BEGIN DATA FOR PROCESSING

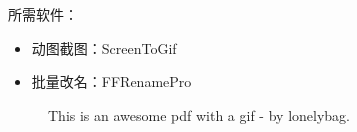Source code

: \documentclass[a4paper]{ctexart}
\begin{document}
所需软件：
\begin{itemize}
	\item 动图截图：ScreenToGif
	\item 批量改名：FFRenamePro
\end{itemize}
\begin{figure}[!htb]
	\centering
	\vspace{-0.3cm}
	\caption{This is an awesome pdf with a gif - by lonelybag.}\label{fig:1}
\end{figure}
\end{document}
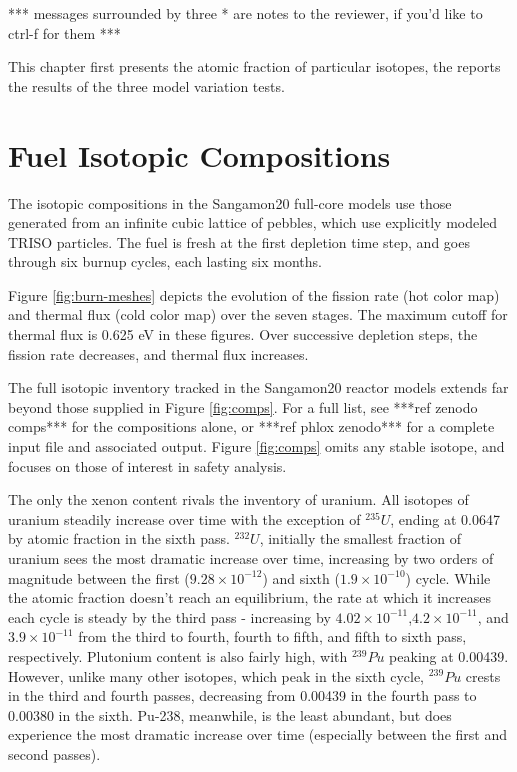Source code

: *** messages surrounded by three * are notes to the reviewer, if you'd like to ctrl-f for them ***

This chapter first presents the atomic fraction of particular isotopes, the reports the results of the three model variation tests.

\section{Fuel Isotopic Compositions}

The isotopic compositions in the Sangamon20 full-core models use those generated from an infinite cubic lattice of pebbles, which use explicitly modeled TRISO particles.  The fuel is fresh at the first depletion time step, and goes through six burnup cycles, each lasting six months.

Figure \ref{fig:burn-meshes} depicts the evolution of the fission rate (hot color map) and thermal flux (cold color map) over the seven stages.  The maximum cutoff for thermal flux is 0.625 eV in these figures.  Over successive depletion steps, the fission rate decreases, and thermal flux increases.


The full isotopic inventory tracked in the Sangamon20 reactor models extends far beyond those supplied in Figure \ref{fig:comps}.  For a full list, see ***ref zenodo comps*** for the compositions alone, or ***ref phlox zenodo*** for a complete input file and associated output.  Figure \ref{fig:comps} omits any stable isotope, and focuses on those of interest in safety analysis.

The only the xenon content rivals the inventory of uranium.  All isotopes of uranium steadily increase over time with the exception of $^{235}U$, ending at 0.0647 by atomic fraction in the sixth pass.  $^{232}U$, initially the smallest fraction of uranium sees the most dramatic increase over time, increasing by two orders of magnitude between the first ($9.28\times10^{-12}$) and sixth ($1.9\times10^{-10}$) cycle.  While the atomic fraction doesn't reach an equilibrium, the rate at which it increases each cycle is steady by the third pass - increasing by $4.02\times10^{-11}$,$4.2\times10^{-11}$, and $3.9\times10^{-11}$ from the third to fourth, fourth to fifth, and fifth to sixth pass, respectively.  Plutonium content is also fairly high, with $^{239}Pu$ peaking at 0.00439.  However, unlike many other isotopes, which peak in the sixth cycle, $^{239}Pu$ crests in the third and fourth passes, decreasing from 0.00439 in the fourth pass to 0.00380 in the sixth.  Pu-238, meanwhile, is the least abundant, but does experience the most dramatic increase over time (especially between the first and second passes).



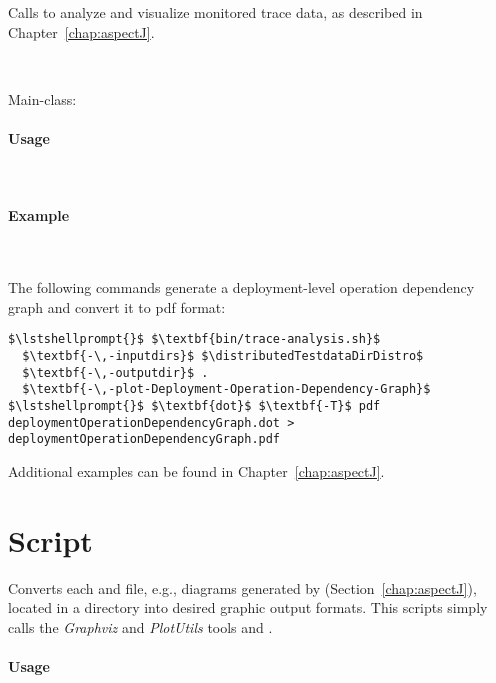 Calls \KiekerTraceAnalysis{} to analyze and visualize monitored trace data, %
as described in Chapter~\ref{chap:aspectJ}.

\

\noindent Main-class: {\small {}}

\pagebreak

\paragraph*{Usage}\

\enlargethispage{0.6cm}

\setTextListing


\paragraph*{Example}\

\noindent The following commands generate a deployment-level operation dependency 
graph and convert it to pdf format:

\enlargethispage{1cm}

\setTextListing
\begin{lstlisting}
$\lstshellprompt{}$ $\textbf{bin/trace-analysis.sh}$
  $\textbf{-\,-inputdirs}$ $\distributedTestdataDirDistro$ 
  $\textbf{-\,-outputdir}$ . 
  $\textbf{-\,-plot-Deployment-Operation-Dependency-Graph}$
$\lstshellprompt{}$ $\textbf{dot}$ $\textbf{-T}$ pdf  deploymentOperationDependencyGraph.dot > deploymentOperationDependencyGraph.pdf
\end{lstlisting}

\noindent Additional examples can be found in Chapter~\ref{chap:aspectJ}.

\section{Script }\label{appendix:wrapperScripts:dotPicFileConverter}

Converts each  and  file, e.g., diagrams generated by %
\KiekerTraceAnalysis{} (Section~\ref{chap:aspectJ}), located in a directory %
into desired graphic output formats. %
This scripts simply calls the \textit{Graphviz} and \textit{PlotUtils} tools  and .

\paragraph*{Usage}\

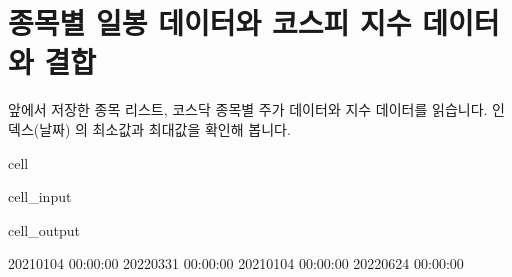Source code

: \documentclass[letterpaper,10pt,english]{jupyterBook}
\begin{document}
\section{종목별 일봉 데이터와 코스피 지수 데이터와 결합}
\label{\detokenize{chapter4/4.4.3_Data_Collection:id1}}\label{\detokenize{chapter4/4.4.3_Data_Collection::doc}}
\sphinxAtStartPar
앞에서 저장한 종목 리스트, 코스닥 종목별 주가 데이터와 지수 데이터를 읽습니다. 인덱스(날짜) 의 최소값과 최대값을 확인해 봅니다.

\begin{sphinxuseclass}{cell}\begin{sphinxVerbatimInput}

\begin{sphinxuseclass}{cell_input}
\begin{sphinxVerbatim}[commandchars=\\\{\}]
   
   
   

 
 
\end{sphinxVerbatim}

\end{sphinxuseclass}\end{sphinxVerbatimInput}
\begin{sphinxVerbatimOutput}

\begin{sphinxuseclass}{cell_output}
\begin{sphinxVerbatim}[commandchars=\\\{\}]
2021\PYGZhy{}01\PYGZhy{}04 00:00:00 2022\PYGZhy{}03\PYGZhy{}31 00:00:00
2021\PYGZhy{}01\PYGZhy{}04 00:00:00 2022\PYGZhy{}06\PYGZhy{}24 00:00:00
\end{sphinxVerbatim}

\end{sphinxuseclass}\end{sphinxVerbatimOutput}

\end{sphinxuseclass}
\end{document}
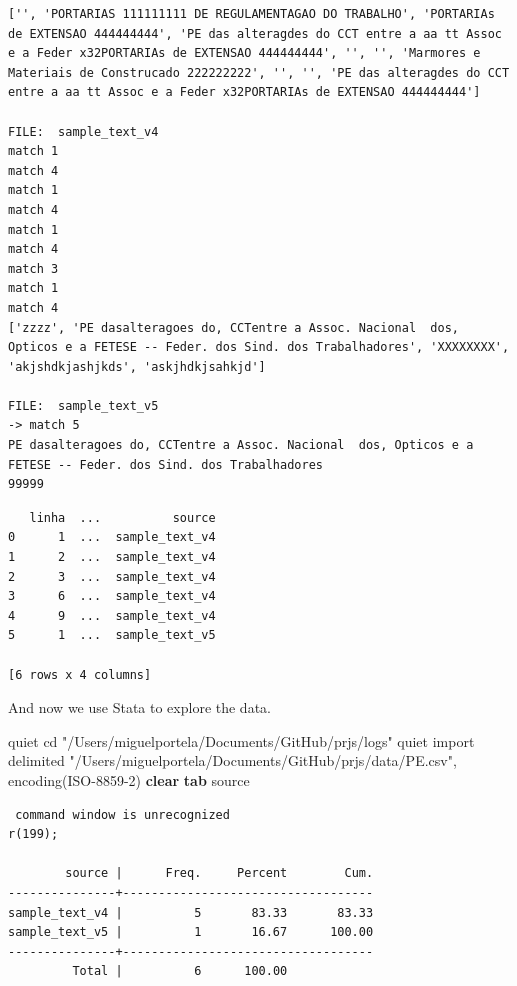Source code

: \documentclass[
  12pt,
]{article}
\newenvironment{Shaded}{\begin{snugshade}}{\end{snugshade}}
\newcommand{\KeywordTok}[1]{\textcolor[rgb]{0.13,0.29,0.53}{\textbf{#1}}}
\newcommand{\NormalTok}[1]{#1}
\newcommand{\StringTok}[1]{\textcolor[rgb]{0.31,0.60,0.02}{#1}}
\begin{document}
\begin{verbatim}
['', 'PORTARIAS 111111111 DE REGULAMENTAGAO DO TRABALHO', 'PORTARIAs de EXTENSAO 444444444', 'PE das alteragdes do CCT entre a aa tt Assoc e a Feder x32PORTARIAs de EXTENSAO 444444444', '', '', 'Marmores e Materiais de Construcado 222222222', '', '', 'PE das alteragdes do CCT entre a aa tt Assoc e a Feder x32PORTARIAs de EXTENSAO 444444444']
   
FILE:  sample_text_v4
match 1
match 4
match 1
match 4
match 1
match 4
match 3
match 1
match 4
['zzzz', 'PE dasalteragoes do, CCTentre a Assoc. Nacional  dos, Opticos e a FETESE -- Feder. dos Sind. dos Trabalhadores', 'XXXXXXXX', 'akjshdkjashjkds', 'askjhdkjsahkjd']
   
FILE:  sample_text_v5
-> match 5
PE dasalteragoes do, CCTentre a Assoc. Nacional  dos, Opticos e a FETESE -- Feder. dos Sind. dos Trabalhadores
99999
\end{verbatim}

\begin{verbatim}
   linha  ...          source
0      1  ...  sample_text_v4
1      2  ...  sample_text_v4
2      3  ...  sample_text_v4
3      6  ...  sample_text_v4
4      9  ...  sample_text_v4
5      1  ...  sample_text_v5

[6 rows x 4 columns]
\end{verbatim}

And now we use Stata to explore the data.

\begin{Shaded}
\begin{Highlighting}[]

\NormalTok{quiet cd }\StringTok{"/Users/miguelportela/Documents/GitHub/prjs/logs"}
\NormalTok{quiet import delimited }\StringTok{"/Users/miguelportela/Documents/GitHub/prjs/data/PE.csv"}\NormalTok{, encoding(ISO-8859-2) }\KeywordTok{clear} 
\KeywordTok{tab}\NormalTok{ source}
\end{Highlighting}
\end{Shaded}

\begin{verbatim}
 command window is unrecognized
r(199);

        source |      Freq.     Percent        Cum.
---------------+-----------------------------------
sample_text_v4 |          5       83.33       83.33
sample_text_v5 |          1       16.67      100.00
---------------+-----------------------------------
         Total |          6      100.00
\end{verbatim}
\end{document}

END DATA FOR PROCESSING

_ASSIGNMENT:_
On how many lines above does "Users" occur? Say the number only.

_EXERCISE SOLUTION:_
2